**DATA SEGMENT:**
===============
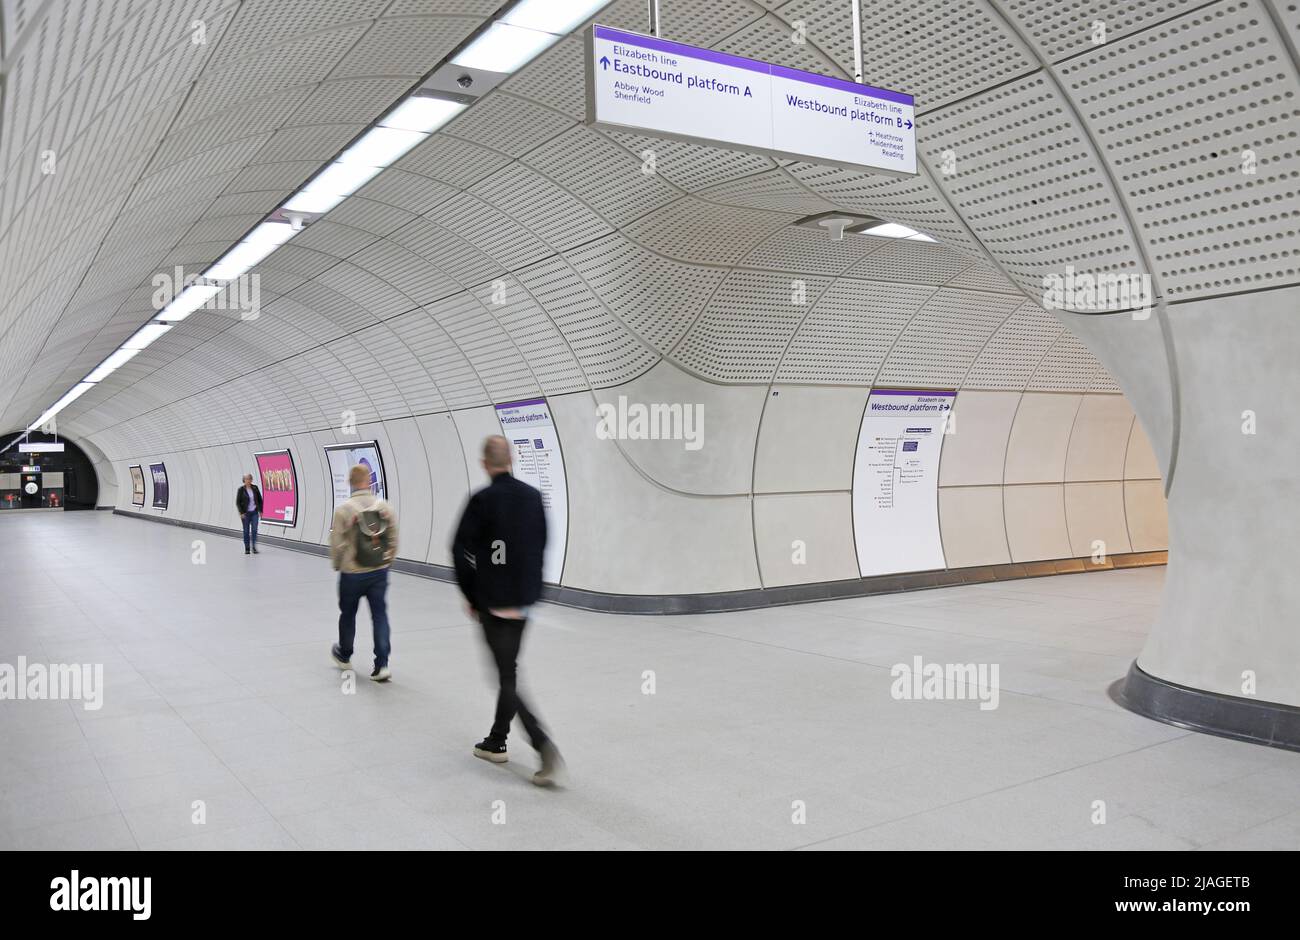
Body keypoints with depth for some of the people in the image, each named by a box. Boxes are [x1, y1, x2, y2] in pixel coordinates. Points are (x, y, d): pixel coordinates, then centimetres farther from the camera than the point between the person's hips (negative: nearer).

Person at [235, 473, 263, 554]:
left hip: (254, 512, 2)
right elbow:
===============
The data above should be returned in full, exactly as written, apart from its images.

Body keypoints with depth for some of the people in the image, each named by a box. Boxes are [x1, y1, x2, y2] in pixel coordinates. Points are (x, y, d): pixel coordinates, then centimetres farther from the camera than the point between the person's hips (negative: nearer).

Person at [235, 473, 263, 554]:
left hip: (254, 512, 2)
right elbow:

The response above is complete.